▶ [Entries supplied]
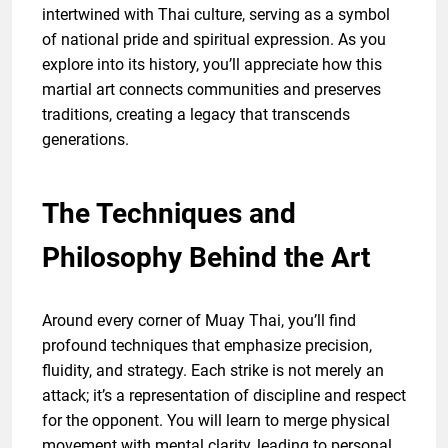
intertwined with Thai culture, serving as a symbol
of national pride and spiritual expression. As you
explore into its history, you’ll appreciate how this
martial art connects communities and preserves
traditions, creating a legacy that transcends
generations.
The Techniques and
Philosophy Behind the Art
Around every corner of Muay Thai, you’ll find
profound techniques that emphasize precision,
fluidity, and strategy. Each strike is not merely an
attack; it’s a representation of discipline and respect
for the opponent. You will learn to merge physical
movement with mental clarity, leading to personal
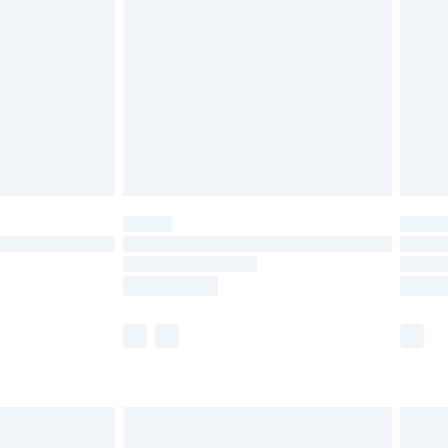
efore 8pm Saturday
£4.99
£2.99
£4.99
limited Delivery for £14.99
t available for products delivered by our brand
times.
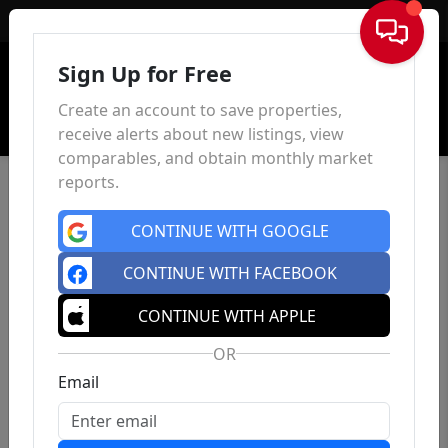
Sign In
Sign Up for Free
Create an account to save properties,
receive alerts about new listings, view
comparables, and obtain monthly market
reports.
CONTINUE WITH GOOGLE
CONTINUE WITH FACEBOOK
CONTINUE WITH APPLE
OR
Email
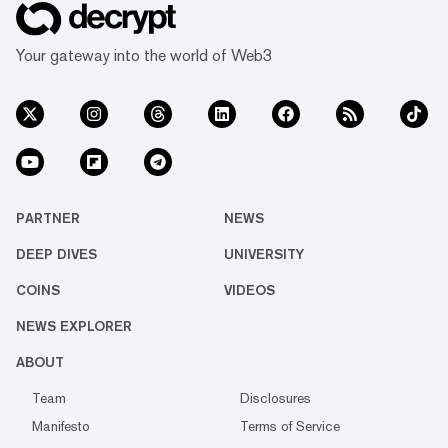
Your gateway into the world of Web3
PARTNER
NEWS
DEEP DIVES
UNIVERSITY
COINS
VIDEOS
NEWS EXPLORER
ABOUT
Team
Disclosures
Manifesto
Terms of Service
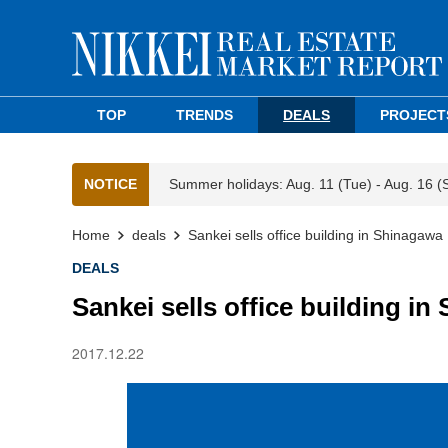
TOP
TRENDS
DEALS
PROJECT
NOTICE
Summer holidays: Aug. 11 (Tue) - Aug. 16 (
Home
deals
Sankei sells office building in Shinagawa
DEALS
Sankei sells office building i
2017.12.22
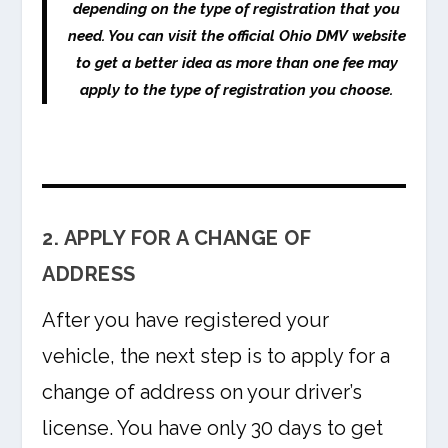
depending on the type of registration that you
need. You can visit the official Ohio DMV website
to get a better idea as more than one fee may
apply to the type of registration you choose.
2. APPLY FOR A CHANGE OF
ADDRESS
After you have registered your
vehicle, the next step is to apply for a
change of address on your driver’s
license. You have only 30 days to get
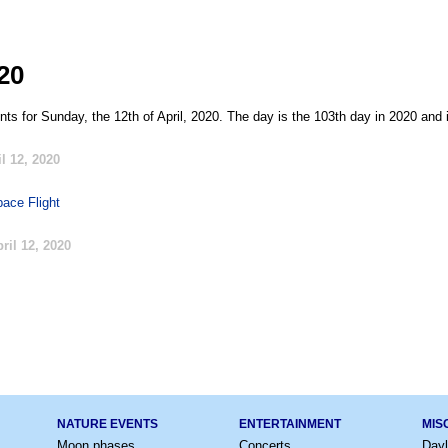
020
ts for Sunday, the 12th of April, 2020. The day is the 103th day in 2020 and 
l 12, 2020
ace Flight
ril 12, 2020
NATURE EVENTS
ENTERTAINMENT
MIS
Moon phases
Concerts
Dayl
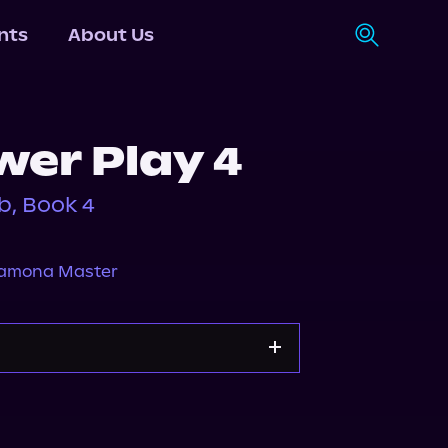
nts
About Us
wer Play 4
b, Book 4
amona Master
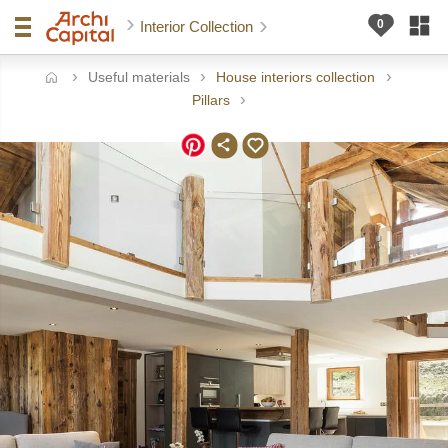
Interior Collection
Useful materials
House interiors collection
ome
Pillars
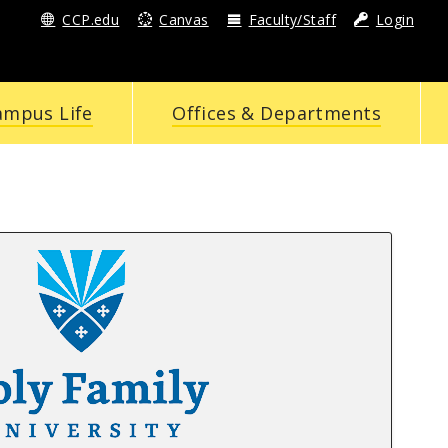
CCP.edu
Canvas
Faculty/Staff
Login
ampus Life
Offices & Departments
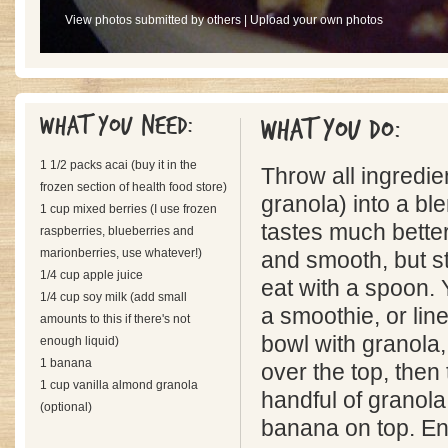
View photos submitted by others
|
Upload your own photos
What you need:
What you do:
1 1/2 packs acai (buy it in the
Throw all ingredie
frozen section of health food store)
granola) into a bl
1 cup mixed berries (I use frozen
tastes much better
raspberries, blueberries and
marionberries, use whatever!)
and smooth, but st
1/4 cup apple juice
eat with a spoon. 
1/4 cup soy milk (add small
a smoothie, or lin
amounts to this if there's not
bowl with granola,
enough liquid)
1 banana
over the top, then
1 cup vanilla almond granola
handful of granola
(optional)
banana on top. En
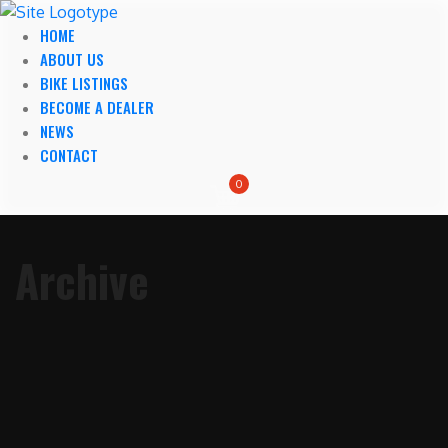
HOME
ABOUT US
BIKE LISTINGS
BECOME A DEALER
NEWS
CONTACT
0
Archive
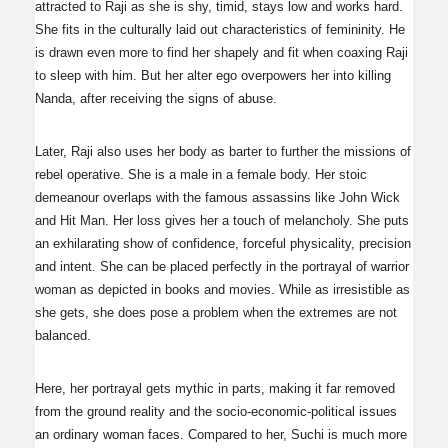
attracted to Raji as she is shy, timid, stays low and works hard.
She fits in the culturally laid out characteristics of femininity. He
is drawn even more to find her shapely and fit when coaxing Raji
to sleep with him. But her alter ego overpowers her into killing
Nanda, after receiving the signs of abuse.
Later, Raji also uses her body as barter to further the missions of
rebel operative. She is a male in a female body. Her stoic
demeanour overlaps with the famous assassins like John Wick
and Hit Man. Her loss gives her a touch of melancholy. She puts
an exhilarating show of confidence, forceful physicality, precision
and intent. She can be placed perfectly in the portrayal of warrior
woman as depicted in books and movies. While as irresistible as
she gets, she does pose a problem when the extremes are not
balanced.
Here, her portrayal gets mythic in parts, making it far removed
from the ground reality and the socio-economic-political issues
an ordinary woman faces. Compared to her, Suchi is much more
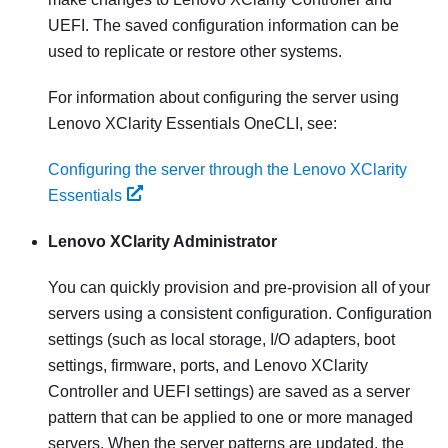
UEFI. The saved configuration information can be
used to replicate or restore other systems.
For information about configuring the server using
Lenovo XClarity Essentials OneCLI
, see:
Configuring the server through the Lenovo XClarity
Essentials
Lenovo XClarity Administrator
You can quickly provision and pre-provision all of your
servers using a consistent configuration. Configuration
settings (such as local storage, I/O adapters, boot
settings, firmware, ports, and
Lenovo XClarity
Controller
and UEFI settings) are saved as a server
pattern that can be applied to one or more managed
servers. When the server patterns are updated, the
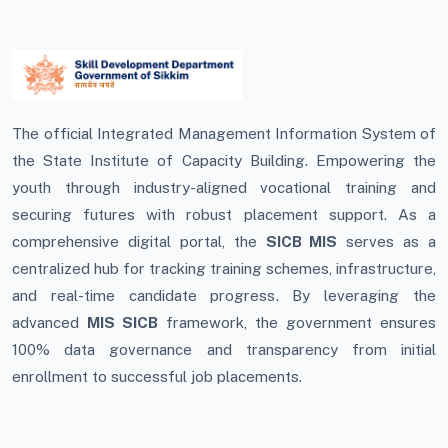
The official Integrated Management Information System of
the State Institute of Capacity Building. Empowering the
youth through industry-aligned vocational training and
securing futures with robust placement support. As a
comprehensive digital portal, the
SICB MIS
serves as a
centralized hub for tracking training schemes, infrastructure,
and real-time candidate progress. By leveraging the
advanced
MIS SICB
framework, the government ensures
100% data governance and transparency from initial
enrollment to successful job placements.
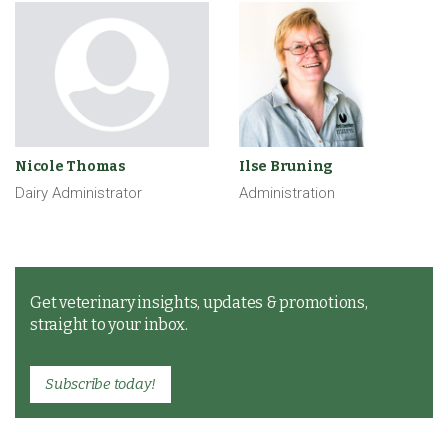
Nicole Thomas
Ilse Bruning
Dairy Administrator
Administration
Get veterinary insights, updates & promotions,
straight to your inbox.
Subscribe today!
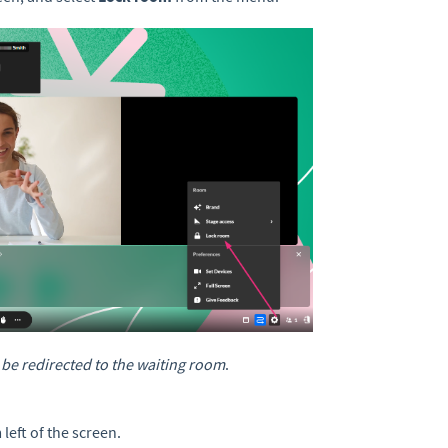
l be redirected to the waiting room
.
left of the screen.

▶ [Work task] Write out the text of all the entries again with "Shinagawa" replaced by "Shibuya" and nothing else changed. Leave out the pictures.

▶ [Expected output]
intertwined with Thai culture, serving as a symbol
of national pride and spiritual expression. As you
explore into its history, you’ll appreciate how this
martial art connects communities and preserves
traditions, creating a legacy that transcends
generations.
The Techniques and
Philosophy Behind the Art
Around every corner of Muay Thai, you’ll find
profound techniques that emphasize precision,
fluidity, and strategy. Each strike is not merely an
attack; it’s a representation of discipline and respect
for the opponent. You will learn to merge physical
movement with mental clarity, leading to personal
efore 8pm Saturday
£4.99
£2.99
£4.99
limited Delivery for £14.99
t available for products delivered by our brand
times.
Sign In
Sign Up for Free
Create an account to save properties,
receive alerts about new listings, view
comparables, and obtain monthly market
reports.
CONTINUE WITH GOOGLE
CONTINUE WITH FACEBOOK
CONTINUE WITH APPLE
OR
Email
Your gateway into the world of Web3
PARTNER
NEWS
DEEP DIVES
UNIVERSITY
COINS
VIDEOS
NEWS EXPLORER
ABOUT
Team
Disclosures
Manifesto
Terms of Service
TOP
TRENDS
DEALS
PROJECT
NOTICE
Summer holidays: Aug. 11 (Tue) - Aug. 16 (
Home
deals
Sankei sells office building in Shibuya
DEALS
Sankei sells office building i
2017.12.22
depending on the type of registration that you
need. You can visit the official Ohio DMV website
to get a better idea as more than one fee may
apply to the type of registration you choose.
2. APPLY FOR A CHANGE OF
ADDRESS
After you have registered your
vehicle, the next step is to apply for a
change of address on your driver’s
license. You have only 30 days to get
020
ts for Sunday, the 12th of April, 2020. The day is the 103th day in 2020 and 
l 12, 2020
ace Flight
ril 12, 2020
NATURE EVENTS
ENTERTAINMENT
MIS
Moon phases
Concerts
Dayl
nts
About Us
wer Play 4
b, Book 4
amona Master
Interior Collection
Useful materials
House interiors collection
ome
Pillars
CCP.edu
Canvas
Faculty/Staff
Login
ampus Life
Offices & Departments
View photos submitted by others
|
Upload your own photos
What you need:
What you do:
1 1/2 packs acai (buy it in the
Throw all ingredie
frozen section of health food store)
granola) into a bl
1 cup mixed berries (I use frozen
tastes much better
raspberries, blueberries and
marionberries, use whatever!)
and smooth, but st
1/4 cup apple juice
eat with a spoon. 
1/4 cup soy milk (add small
a smoothie, or lin
amounts to this if there's not
bowl with granola,
enough liquid)
1 banana
over the top, then
1 cup vanilla almond granola
handful of granola
(optional)
banana on top. En
HOME
ABOUT US
BIKE LISTINGS
BECOME A DEALER
NEWS
CONTACT
0
Archive
attracted to Raji as she is shy, timid, stays low and works hard.
She fits in the culturally laid out characteristics of femininity. He
is drawn even more to find her shapely and fit when coaxing Raji
to sleep with him. But her alter ego overpowers her into killing
Nanda, after receiving the signs of abuse.
Later, Raji also uses her body as barter to further the missions of
rebel operative. She is a male in a female body. Her stoic
demeanour overlaps with the famous assassins like John Wick
and Hit Man. Her loss gives her a touch of melancholy. She puts
an exhilarating show of confidence, forceful physicality, precision
and intent. She can be placed perfectly in the portrayal of warrior
woman as depicted in books and movies. While as irresistible as
she gets, she does pose a problem when the extremes are not
balanced.
Here, her portrayal gets mythic in parts, making it far removed
from the ground reality and the socio-economic-political issues
an ordinary woman faces. Compared to her, Suchi is much more
UEFI. The saved configuration information can be
used to replicate or restore other systems.
For information about configuring the server using
Lenovo XClarity Essentials OneCLI
, see:
Configuring the server through the Lenovo XClarity
Essentials
Lenovo XClarity Administrator
You can quickly provision and pre-provision all of your
servers using a consistent configuration. Configuration
settings (such as local storage, I/O adapters, boot
settings, firmware, ports, and
Lenovo XClarity
Controller
and UEFI settings) are saved as a server
pattern that can be applied to one or more managed
servers. When the server patterns are updated, the
The official Integrated Management Information System of
the State Institute of Capacity Building. Empowering the
youth through industry-aligned vocational training and
securing futures with robust placement support. As a
comprehensive digital portal, the
SICB MIS
serves as a
centralized hub for tracking training schemes, infrastructure,
and real-time candidate progress. By leveraging the
advanced
MIS SICB
framework, the government ensures
100% data governance and transparency from initial
enrollment to successful job placements.
Nicole Thomas
Ilse Bruning
Dairy Administrator
Administration
Get veterinary insights, updates & promotions,
straight to your inbox.
Subscribe today!
l be redirected to the waiting room
.
left of the screen.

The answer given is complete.